Sektörel ve bölgesel teşviklerimiz var. 2013 sonuna kadar yatırımlarda kullandırılmak üzere bir şeyimiz vardı onu yatırımcılarımızdan iş dünyamızdan çok yoğun biçimde 2014'ün sonuna kadar uzatılması yönünde bir yaklaşım geldi. Sanırım birkaç gün içinde yürürlüğe girecektir 2014 sonuna kadar uzatılmıştır.
-Hangi unsurları içeriyor?
Olduğu gibi bir yıl uzatmak olarak algılıyoruz bunu. Stratejik yatırımlarla ilgili çok yeni açılımlar noktasal hedeflere kitlenerek yeni teşvikler getirmekle ilgili yaklaşımlarımız olacak. İhracat faaliyetlerimizin desteklenmesiyle ilgili yoğun bir atılımımız olacak. Geçen sene destekleme fiyat istikrar fonundan yaklaşık 1 milyar TL civarında bir desteğimiz oldu. Bunu arttırabildiğimiz kadar arttıracağız ama hedefimiz Türkiye'de bunu bir yüzdeye başlamak. İhracatımızın 152 milyar dolar olduğu bir şeyde yüzde 1 dediğimiz zaman bunu 1 buçuk milyar dolarlık bir seviyeye çekmek. Bizim 2023 yılı hedefimiz 500 milyar dolarlık hedefi biz Türkiye olarak enerjimizi garanti altına almadan hammadde geleceğimizi sürdürülebilir bir şekilde garanti altına almadan, piyasaları, pazarları ve dağıtım ağlarında egemen olmadan ulaşmamız mümkün değil.
Bir de yüksek teknolojiye geçmeden. Çok hızlı şekilde yeni alanlara geçmemiz lazım.
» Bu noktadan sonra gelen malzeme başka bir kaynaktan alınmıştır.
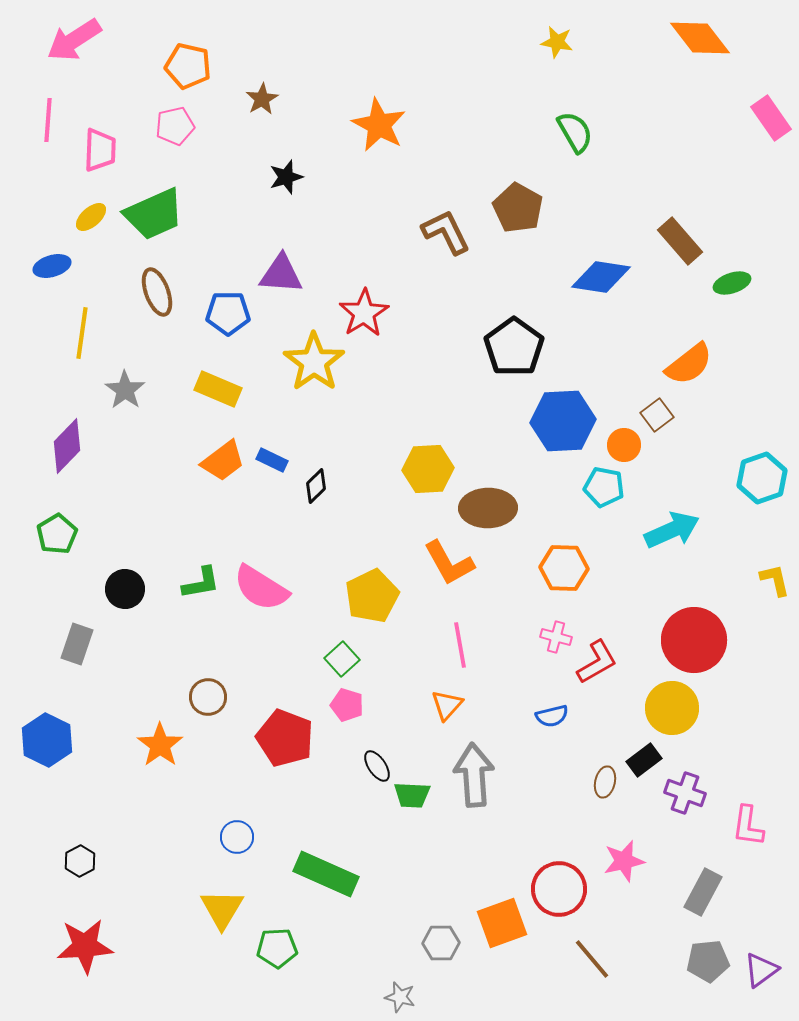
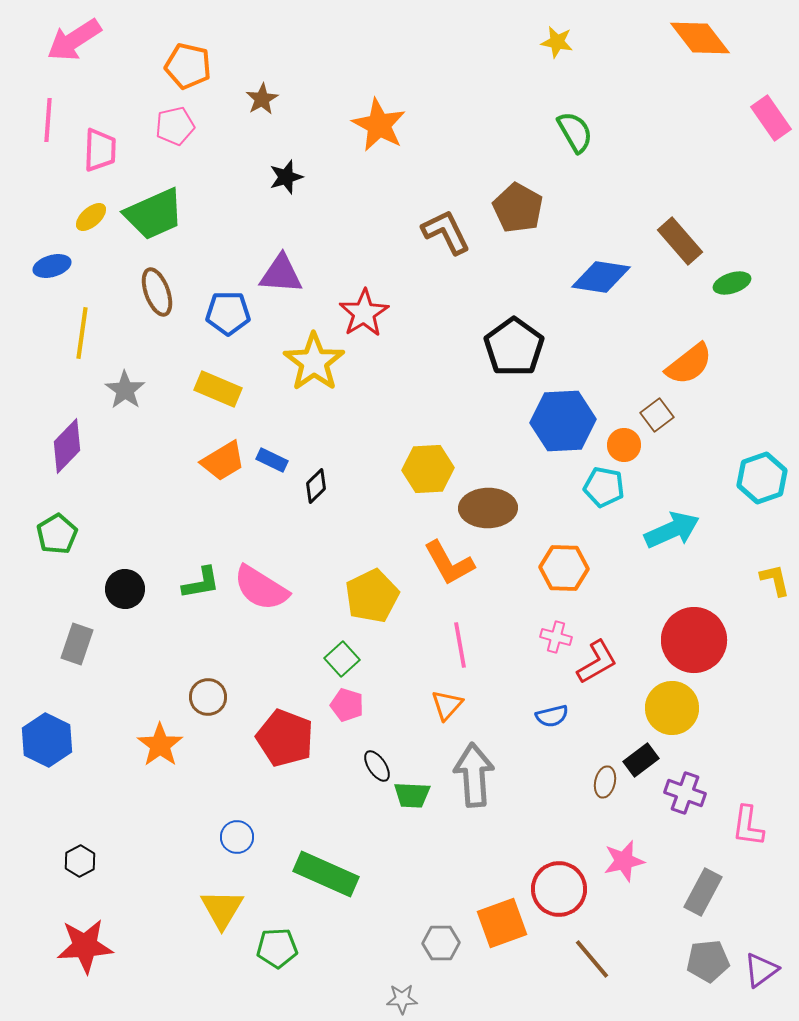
orange trapezoid at (223, 461): rotated 6 degrees clockwise
black rectangle at (644, 760): moved 3 px left
gray star at (400, 997): moved 2 px right, 2 px down; rotated 16 degrees counterclockwise
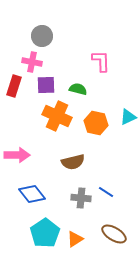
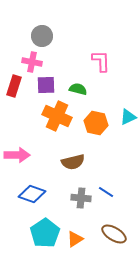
blue diamond: rotated 32 degrees counterclockwise
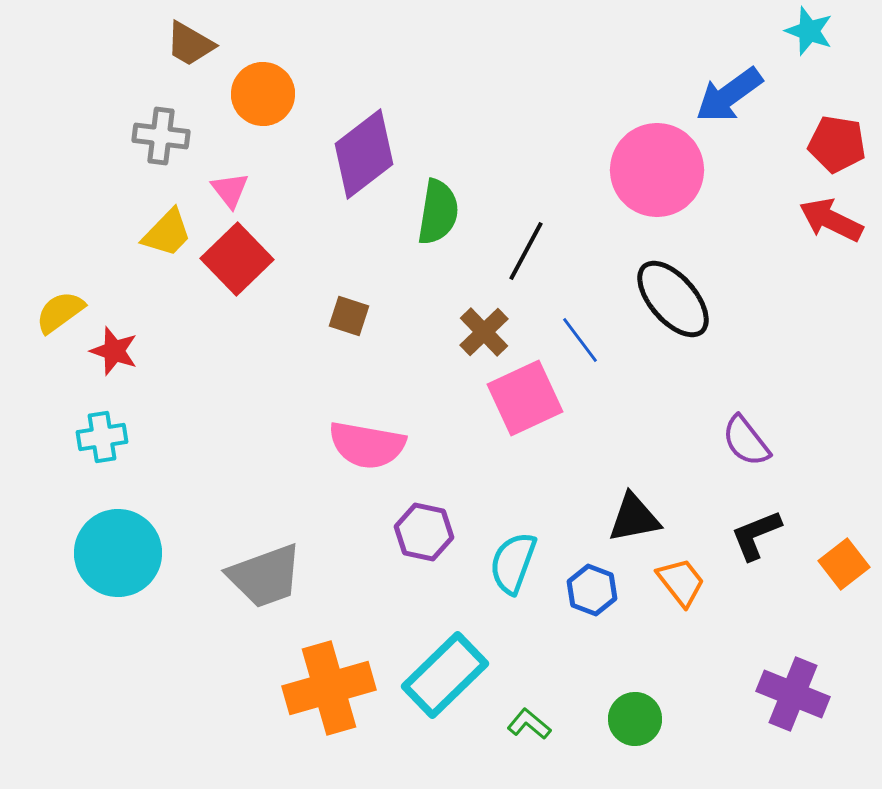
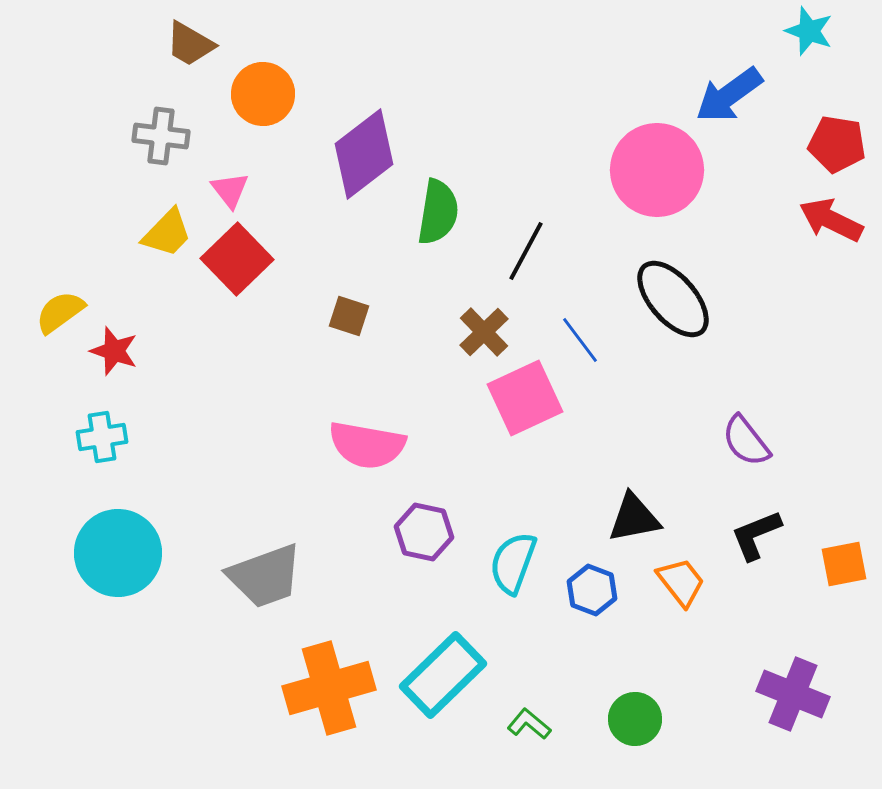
orange square: rotated 27 degrees clockwise
cyan rectangle: moved 2 px left
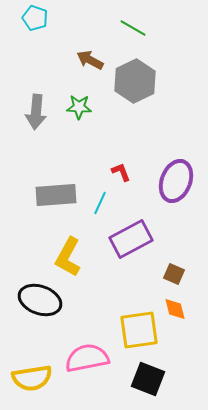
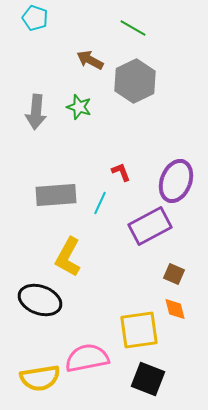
green star: rotated 15 degrees clockwise
purple rectangle: moved 19 px right, 13 px up
yellow semicircle: moved 8 px right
Burada da Türkiye'nin bir meteoroloji sanayisi, politikası ve bununla ilgili devasal bir teşvik geliştirmemiz lazım. Petro kimya ile ilgili Türkiye'de çok önemli teşvik bir politika oturtmamız lazım. Bir de lojistikle ilgili taşıma ile ilgili Türkiye şu anda pek fark etmiyoruz ama ihracatımızın üzerinde yüzde 6-7 oranında bir rakam var bundan kurtulmamız lazım. Bu alanlarda teşvikler ortaya koyacağız. Tabi bunlar üzerinde çok yoğun çalıştığımız şeyler. Hükümetimizin ve başbakanımızın bu alanda verdiği çok yoğun desteklerle ülkelere yöneldik. Şu anda ihracatta birimci ülkemiz Almanya, ikinci ülkemiz Avrupa Birliği ve Amerika Birleşik Devletleri veya Japonya olması değil Irak. Tüketim alışkanlıkları ve tüketim imkanları yükselen zenginleşen bir coğrafyanın üzerinde oturuyoruz. Hiç kimse bizim kadar avantajlı değil buralarda da çok yoğun yönelmelerimiz olacak.
Kurla ilgili son olarak Türkiye'de ihracatın gelişmesi ihracatı teşvik edip ithalatı da cazip olmaktan çıkarıcı bir kur aralığı tutturmamız lazım. Bu da şu ana kadar Türkiye'nin geldiği bir seviyeyle katlandı bu maliyeti ve bu kurum bu seviyede oturması gerektiğine inanıyoruz. Merkez bankamızın da burada rezervleri dengelemek üzere alışlara başlaması gerektiğine inanıyoruz.